Next week my nine-year-old daughter is quite probably going to have her heartbroken. And as strange as it is to say… I’m okay with it.
My little wing attack is trying out for a netball team to play in one of those specific inter-school comps. She really wants a spot in the team. Like REALLY. But truth be told her chances of getting in are slim at best.
There are only two teams and she’s up against LOTS of kids. She’s up against kids in the grade above. She’s up against kids who’ve been playing netball longer than she has and who are – if we’re being honest – more skilled on the court.
We’ve talked about all that – talked it through – but she still wants to throw her hat in the ring knowing disappointment is on the cards. And I’m proud of her for that.
Now here’s the weird bit. As much as I really, really want her to score a place in the team, I also hope she doesn’t. Does that sound cruel? Possibly.
But here's the thing... I want my daughter to build up her resilience muscle. And the fact is, experiencing these inevitable, small disappointments and losses is good for her. It's helping her develop some grit.
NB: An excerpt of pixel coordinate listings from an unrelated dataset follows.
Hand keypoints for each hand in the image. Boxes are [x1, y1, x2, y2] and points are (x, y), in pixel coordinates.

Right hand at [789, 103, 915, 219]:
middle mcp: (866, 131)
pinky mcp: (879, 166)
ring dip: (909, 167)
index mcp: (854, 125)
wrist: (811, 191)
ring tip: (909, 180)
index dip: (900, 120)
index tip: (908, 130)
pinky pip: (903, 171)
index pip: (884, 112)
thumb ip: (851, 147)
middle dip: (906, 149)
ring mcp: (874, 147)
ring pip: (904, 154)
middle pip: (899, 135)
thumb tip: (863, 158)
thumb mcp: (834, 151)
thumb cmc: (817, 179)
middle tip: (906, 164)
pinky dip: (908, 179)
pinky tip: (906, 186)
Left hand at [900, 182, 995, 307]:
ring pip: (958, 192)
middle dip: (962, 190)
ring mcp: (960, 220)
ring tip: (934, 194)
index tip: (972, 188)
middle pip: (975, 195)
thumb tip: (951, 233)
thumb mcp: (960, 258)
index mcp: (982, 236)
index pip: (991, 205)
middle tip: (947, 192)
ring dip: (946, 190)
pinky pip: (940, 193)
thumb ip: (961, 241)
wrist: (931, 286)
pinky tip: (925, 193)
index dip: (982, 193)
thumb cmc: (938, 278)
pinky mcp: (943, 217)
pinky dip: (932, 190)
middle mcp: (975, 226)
It's teaching her how to handle disappointments and life - as WE ALL KNOW, RIGHT? - is a rollercoaster of triumphs and tragedies, wins and losses.
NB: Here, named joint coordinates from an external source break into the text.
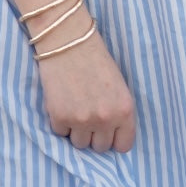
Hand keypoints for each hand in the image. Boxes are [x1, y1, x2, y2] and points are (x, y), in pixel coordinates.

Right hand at [38, 29, 136, 152]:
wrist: (68, 39)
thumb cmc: (95, 58)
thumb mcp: (118, 85)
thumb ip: (117, 112)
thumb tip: (111, 137)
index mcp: (125, 109)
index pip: (123, 145)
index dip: (114, 138)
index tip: (108, 131)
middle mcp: (106, 118)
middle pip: (100, 147)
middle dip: (94, 134)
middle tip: (88, 114)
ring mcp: (82, 120)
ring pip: (80, 144)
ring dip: (76, 130)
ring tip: (74, 106)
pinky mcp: (60, 118)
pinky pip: (60, 133)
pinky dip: (60, 122)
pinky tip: (62, 101)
My daughter is only nine. She has years (and years and, er, years) ahead of her at school of dealing with heartbreak. There'll be other sporting or debating or drama teams she misses out on. School competitions where she bombs out or fails to be awarded a place. There'll be teachers she doesn't gel with. Assignments or tests where she's disappointed with her mark. Parties she's not invited to. Badges or leadership positions she fails to secure.
Does it hurt? Absolutely. It it sometimes unfair? Sure. But that's high school, right? That's life. And life is joyous and wonderful and thrilling and it will also stomp your heart into the ground when you least expect it.